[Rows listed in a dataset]
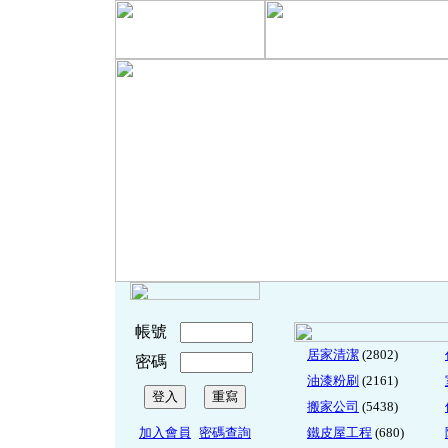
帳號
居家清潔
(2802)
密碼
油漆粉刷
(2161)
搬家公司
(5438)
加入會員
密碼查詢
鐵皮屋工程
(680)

==

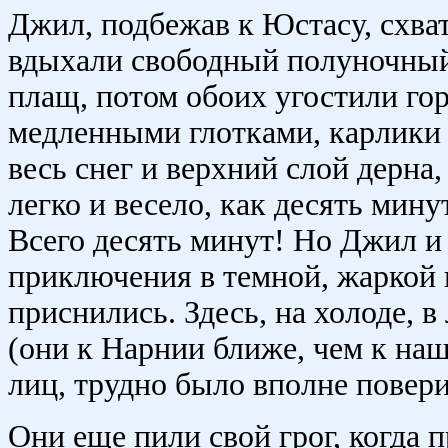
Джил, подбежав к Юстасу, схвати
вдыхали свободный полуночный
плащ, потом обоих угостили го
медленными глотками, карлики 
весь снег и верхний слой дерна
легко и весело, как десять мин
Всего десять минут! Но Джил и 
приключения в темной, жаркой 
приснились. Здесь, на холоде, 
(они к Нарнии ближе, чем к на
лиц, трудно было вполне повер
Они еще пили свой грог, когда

** Task requirements **
Please pick out each line in the rows above that contains the word "десять", and copy those lines.

** Task result **
легко и весело, как десять мин
Всего десять минут! Но Джил и 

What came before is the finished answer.